Se uma criança de classe alta no Espírito Santo que fosse violentada aos 10 anos ninguém ficaria sabendo: a menina seria preservada e tudo seria resolvido 'em casa.' Mas quando a pessoa é pobre, essas pessoas tentam se aproximar e se promover politicamente promovendo ódios. É isso que dá a repercussão. Se não houvesse essas forças, ninguém estava discutindo isso Olímpio Moraes

O médico afirma que do caso em 2009 até hoje, o comportamento das mulheres progrediu com o acesso a mais informações. "As mulheres hoje estão mais sabidas. Elas hoje sabem mais usar medicamentos, sabem que a grande saída é desistir [da gravidez] logo. E existe uma rede grande das mulheres. A informação salva vidas", diz.

hospital - Divulgação - Divulgação
Cisam, hospital referência em aborto legal em Recife
Imagem: Divulgação

Sem medo de enfrentar as críticas

Quando recebeu a ligação da Secretaria de Saúde do Espírito Santo, no sábado passado, Olímpio diz que não levou em conta decisão judicial para aceitar receber a criança de 10 anos e realizar o aborto.

"Eu não tive ordem judicial. Foi realizado o procedimento porque, passadas 22 semanas, os médicos de lá não teriam como fazer, e eu não iria fazer mais essa maldade com ela [a criança]", aponta.

[Informações fornecidas]:
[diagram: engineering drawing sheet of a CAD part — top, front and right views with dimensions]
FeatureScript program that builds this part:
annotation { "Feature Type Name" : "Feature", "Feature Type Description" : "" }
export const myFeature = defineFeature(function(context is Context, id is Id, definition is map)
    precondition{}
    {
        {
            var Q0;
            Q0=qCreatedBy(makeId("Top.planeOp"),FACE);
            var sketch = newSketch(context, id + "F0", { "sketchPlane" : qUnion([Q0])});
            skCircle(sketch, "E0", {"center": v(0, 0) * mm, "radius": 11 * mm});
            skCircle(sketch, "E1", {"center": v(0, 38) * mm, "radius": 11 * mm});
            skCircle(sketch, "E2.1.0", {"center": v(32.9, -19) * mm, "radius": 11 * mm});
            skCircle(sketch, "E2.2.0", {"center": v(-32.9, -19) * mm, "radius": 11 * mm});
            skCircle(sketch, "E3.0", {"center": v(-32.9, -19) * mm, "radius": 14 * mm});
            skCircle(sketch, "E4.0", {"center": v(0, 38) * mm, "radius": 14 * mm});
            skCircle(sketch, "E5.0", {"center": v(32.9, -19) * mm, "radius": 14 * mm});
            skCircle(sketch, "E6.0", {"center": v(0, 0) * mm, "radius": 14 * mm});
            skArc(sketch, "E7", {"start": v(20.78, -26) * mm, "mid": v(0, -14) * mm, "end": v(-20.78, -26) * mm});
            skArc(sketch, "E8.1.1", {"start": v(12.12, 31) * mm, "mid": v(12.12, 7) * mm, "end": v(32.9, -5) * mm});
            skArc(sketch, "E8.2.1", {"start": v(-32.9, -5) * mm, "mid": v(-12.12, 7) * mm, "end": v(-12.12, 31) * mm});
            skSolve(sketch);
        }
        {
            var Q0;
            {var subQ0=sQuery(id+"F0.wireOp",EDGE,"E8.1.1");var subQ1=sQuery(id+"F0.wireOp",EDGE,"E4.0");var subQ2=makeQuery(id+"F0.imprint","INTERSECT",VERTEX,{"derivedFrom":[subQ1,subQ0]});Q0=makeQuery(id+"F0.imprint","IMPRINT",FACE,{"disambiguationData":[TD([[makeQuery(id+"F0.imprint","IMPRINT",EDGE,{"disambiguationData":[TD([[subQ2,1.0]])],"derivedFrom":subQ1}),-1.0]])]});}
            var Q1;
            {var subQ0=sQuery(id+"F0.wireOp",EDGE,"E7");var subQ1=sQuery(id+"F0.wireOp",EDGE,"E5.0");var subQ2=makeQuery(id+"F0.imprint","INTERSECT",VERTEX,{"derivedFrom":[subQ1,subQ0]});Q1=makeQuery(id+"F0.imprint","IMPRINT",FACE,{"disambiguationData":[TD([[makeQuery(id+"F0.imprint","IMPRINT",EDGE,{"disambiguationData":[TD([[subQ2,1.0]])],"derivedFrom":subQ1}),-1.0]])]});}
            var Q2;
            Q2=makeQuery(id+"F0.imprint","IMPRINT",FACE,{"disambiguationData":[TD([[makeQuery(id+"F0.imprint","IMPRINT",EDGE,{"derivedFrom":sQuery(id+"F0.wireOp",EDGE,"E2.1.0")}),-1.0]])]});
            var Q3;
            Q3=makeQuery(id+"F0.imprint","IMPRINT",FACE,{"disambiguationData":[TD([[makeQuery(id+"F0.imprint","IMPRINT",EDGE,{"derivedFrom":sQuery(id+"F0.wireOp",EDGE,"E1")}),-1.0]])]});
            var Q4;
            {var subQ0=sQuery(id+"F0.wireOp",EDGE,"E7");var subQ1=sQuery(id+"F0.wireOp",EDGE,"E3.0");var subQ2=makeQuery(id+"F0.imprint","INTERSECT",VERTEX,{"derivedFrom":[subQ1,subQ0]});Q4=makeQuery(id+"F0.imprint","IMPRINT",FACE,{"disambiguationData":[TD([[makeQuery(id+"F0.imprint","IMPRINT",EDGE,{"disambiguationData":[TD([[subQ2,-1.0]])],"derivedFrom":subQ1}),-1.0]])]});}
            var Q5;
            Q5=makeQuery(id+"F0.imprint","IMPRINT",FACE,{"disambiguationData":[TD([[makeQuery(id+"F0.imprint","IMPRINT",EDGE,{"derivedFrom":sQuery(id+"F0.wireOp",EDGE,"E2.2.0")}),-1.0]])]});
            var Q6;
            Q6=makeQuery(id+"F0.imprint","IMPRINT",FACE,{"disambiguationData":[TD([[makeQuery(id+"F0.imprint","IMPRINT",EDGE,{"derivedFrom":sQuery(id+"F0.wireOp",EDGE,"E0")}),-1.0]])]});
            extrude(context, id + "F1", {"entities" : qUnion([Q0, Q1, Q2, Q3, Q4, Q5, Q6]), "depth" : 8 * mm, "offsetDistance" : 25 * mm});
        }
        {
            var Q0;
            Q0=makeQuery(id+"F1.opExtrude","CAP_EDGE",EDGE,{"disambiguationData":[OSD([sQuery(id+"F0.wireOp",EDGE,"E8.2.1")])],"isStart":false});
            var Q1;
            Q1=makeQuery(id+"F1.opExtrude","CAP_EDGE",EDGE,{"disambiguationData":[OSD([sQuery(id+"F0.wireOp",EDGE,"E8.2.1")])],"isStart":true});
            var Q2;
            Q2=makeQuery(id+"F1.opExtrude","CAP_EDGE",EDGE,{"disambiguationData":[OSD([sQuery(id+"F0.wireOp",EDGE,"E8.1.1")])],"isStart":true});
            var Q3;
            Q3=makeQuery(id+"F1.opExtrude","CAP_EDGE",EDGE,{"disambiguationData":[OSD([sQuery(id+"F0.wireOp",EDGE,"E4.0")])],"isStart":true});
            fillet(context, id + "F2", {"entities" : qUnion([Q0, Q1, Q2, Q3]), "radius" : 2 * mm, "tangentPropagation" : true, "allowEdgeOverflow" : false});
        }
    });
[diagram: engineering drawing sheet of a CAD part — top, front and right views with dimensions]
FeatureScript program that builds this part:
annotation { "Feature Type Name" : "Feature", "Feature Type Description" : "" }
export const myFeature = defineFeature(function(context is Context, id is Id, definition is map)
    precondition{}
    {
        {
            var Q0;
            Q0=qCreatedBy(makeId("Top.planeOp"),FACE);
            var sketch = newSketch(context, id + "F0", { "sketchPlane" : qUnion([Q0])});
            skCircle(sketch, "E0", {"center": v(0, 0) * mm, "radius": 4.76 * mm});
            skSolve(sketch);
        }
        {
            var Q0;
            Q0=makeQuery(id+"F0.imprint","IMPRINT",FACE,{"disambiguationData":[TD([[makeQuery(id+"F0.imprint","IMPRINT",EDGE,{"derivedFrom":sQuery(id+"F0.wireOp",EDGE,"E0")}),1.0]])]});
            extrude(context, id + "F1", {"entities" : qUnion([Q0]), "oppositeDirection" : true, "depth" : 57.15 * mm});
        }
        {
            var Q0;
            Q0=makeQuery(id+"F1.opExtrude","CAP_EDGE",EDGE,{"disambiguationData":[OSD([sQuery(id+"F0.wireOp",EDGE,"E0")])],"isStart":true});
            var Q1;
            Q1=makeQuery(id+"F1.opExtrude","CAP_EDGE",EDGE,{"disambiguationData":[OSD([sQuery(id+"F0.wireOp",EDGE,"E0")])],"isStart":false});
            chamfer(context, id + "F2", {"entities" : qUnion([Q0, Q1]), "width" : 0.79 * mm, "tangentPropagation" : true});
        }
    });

[Objetivo do exercício]: Escreva a continuação do texto sobre o médico Olímpio Moraes e o aborto legal, começando logo após a última frase apresentada. Não é preciso consultar as entradas.

[Resposta do exercício]:
Ele diz que sentiu profunda tristeza ao saber do vazamento dos dados da menina —o procedimento deveria ser todo sigiloso. "Divulgar esses dados é tão grave como o estupro. O estuprador destruiu a vida dela até os 10 anos. A gente quer que ela renasça e comece a viver, e essas pessoas querem destruir daquele momento em diante. São pessoas que deviam fazer partido político com o estuprador, são todos parecidos", aponta.

Por semana, diz, pelo menos um procedimento similar é realizado na maternidade. Em outubro de 2015, ele chegou a dizer em outra audiência, na Câmara, que não era a favor do aborto, mas a favor da não criminalização.

Ninguém é a favor do aborto. Quando se pergunta: Você é a favor ou contra? Eu sou contra! Olímpio Moraes

"Agora, quando perguntam para mim: 'Dr. Olímpio, a maneira de resolver o problema do aborto é colocando, ou tentando colocar, a mulher na prisão?' Como eu vou responder isso, se no mundo todo se diz que não é desse jeito? É uma hipocrisia nossa acreditar", afirmou.

A postura de Olímpio é reconhecida por mulheres e entidades que defendem os direitos femininos em Pernambuco.

"O papel do Olímpio é muito importante porque, além de defender o direito das mulheres, crianças e adolescentes a esse serviço pelo SUS [Sistema Único de Saúde] com qualidade, ele é professor e está formando novos médicos", diz a enfermeira Paula Viana, coordenadora do Grupo Curumim, que acompanhou as crianças que passaram por aborto na maternidade em 2009 e 2020.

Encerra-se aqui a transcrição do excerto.